Tuesday, June 6, 2017

What Does the Lord Ask of You?

12 And now, Israel, what does the Lord your God ask of you but to fear the Lord your God, to walk in obedience to him, to love him, to serve the Lord your God with all your heart and with all your soul, 13 and to observe the Lord’s commands and decrees that I am giving you today for your own good?

Deut 10

Don Carson:  Deuteronomy 10Psalm 94Isaiah 38Revelation 8

INTERSPERSED WITH THE HISTORICAL RECITAL that makes up much of the early chapters of Deuteronomy are bursts of exhortation. One of the most moving is found in Deuteronomy 10:12-22. Its magnificent themes include:

(1) A sheer God-centerdness that embraces both fearing God and loving God (Deut. 10:12-13). In our confused and blinded world, fearing God without loving him will dissolve into terror, and thence into taboos, magic, incantations, rites; loving God without obeying him will dissolve into sentimentalism without strong affection, pretensions of godliness without moral vigor, unbridled lust for power without any sense of impropriety, nostalgic yearnings for relationships without any passion for holiness. Neither pattern squares with what the Bible says: "And now, O Israel, what does the LORD your God ask of you but to fear the LORD your God, to walk in all his ways, to love him . . .?" (Deut. 10:12).

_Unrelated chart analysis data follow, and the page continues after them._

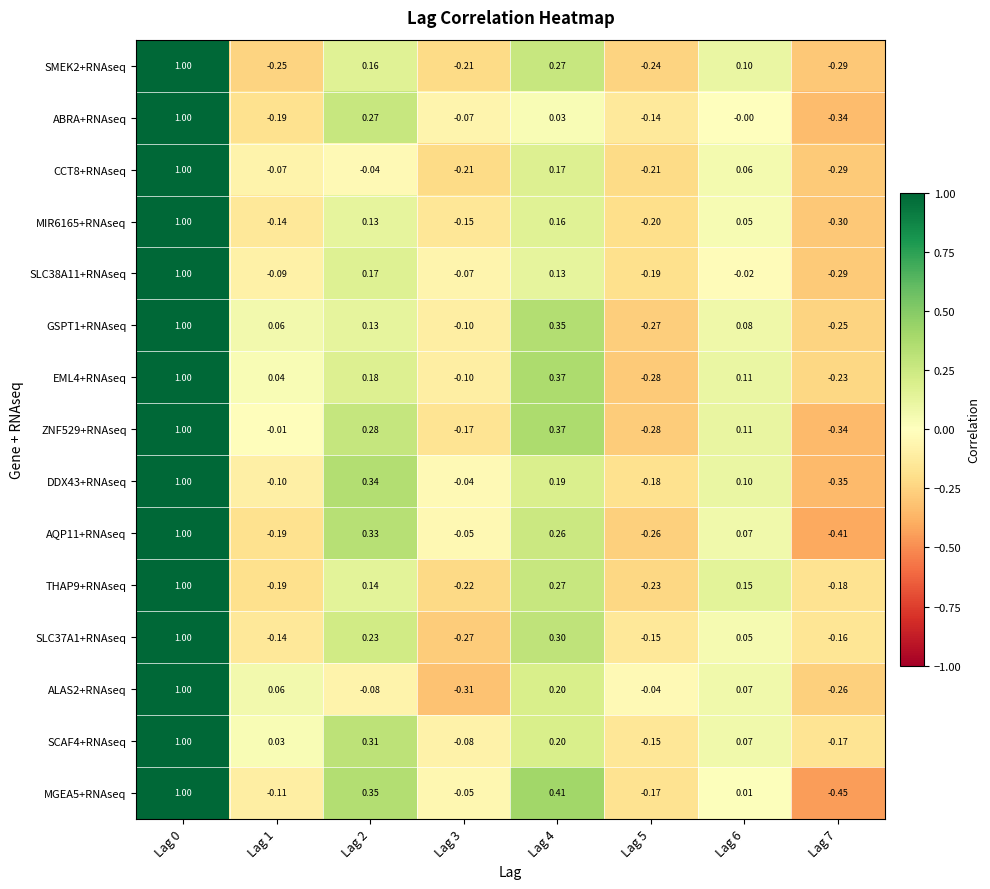

What is the spread (max minus min) of values at Lag 3?

0.3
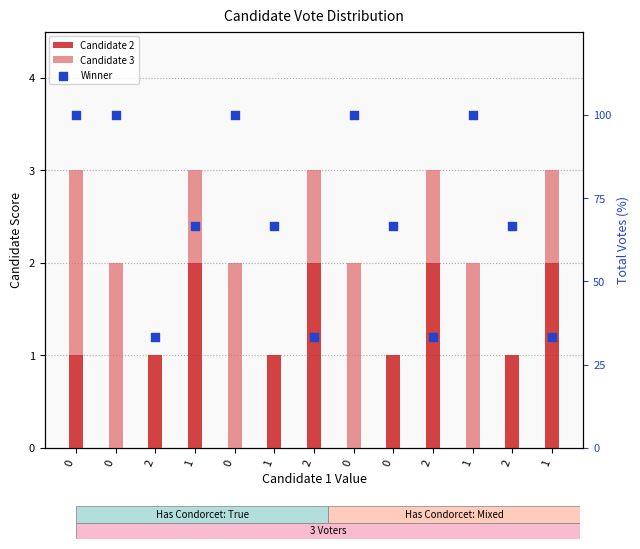

What is the total value across all series at 0?

103.0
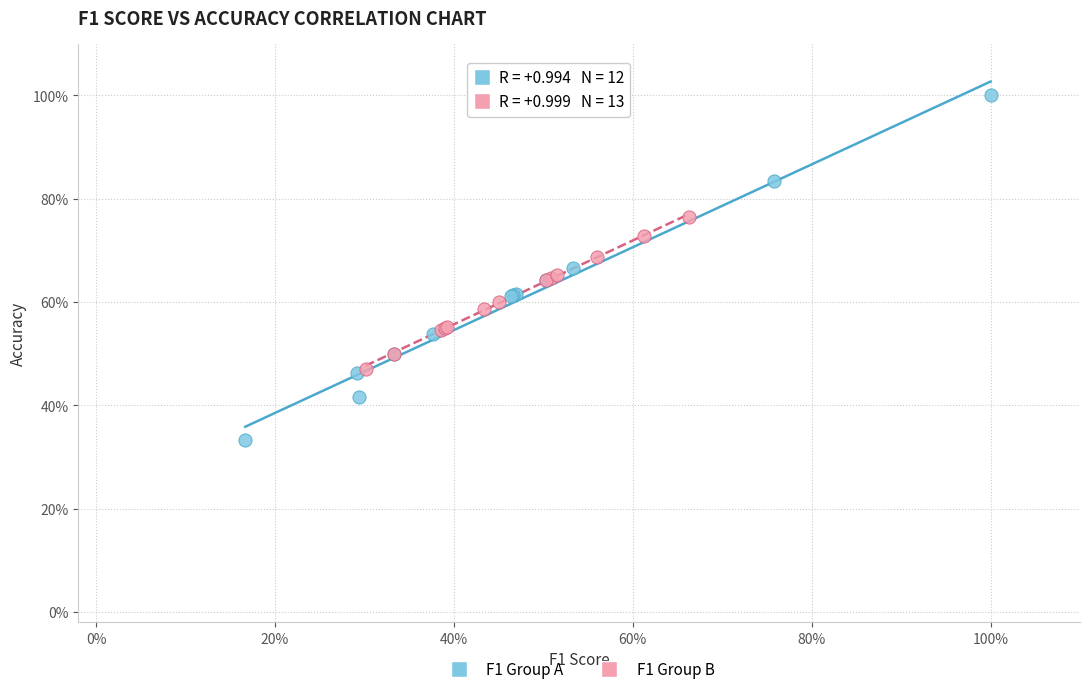

Which series contains the highest Y value?

F1 Group A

(2) A sheer God-centeredness that pictures election as a gracious act. God owns the whole show — "the heavens, even the highest heavens, the earth and everything in it" (Deut. 10:14). He can do with it as he wishes. What he has in fact done is "set his affection" on the patriarchs, loving them, and in turn choosing their descendants (Deut. 10:15; cf. Deut. 4:37).

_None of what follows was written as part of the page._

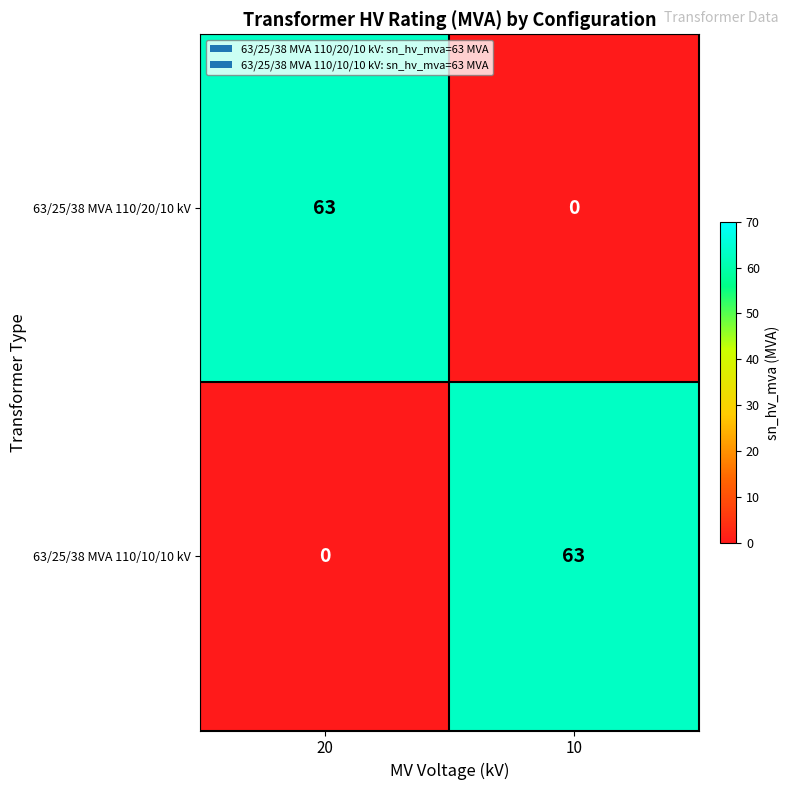

Count the number of categories in the chart.

2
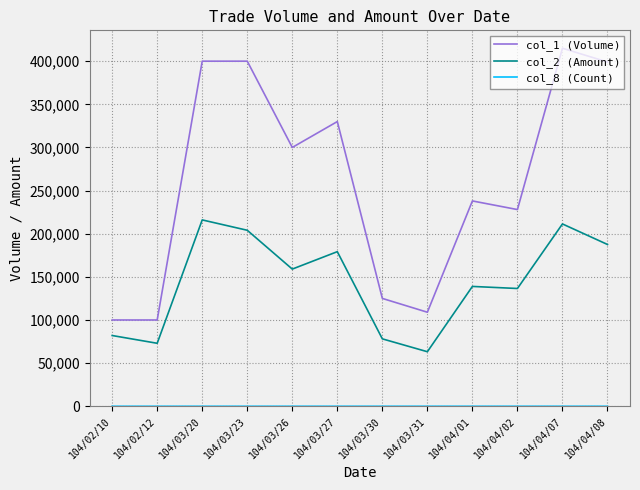

Which series has the largest range (max minus min)?

col_1 (Volume)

(3) A sheer God-centeredness that is never satisfied with the mere rites and show of religion: it demands the heart (Deut. 10:16). That is why physical circumcision could never be seen as an end in itself, not even in the Old Testament. It symbolized something deeper: circumcision of the heart. What God wants is not merely an outward sign that certain people belong to him, but an inward disposition of heart and mind that orient us to God continually.

(4) A sheer God-centeredness that recognizes his impartiality, and therefore his justice — and acts accordingly (Deut. 10:17-20). He is "God of gods and Lord of lords, the great God, mighty and awesome" (Deut. 10:17). Small wonder then that he accepts no bribes and shows no partiality. (Never confuse election with partiality. Partiality is favoritism that is corrupted by a willingness to pervert justice for the sake of the favored few; election chooses certain people out of God's free decision and nothing else, and even then justice is not perverted: hence the cross.) And he expects his people to conduct themselves accordingly.

(5) A sheer God-centeredness that is displayed in his people's praise (Deut. 10:20-22). "He is your praise; he is your God" (Deut. 10:21). Those who focus much on God have much for which to praise. Those whose vision is merely terrestrial or self-centered dry up inside like desiccated prunes. God is your praise!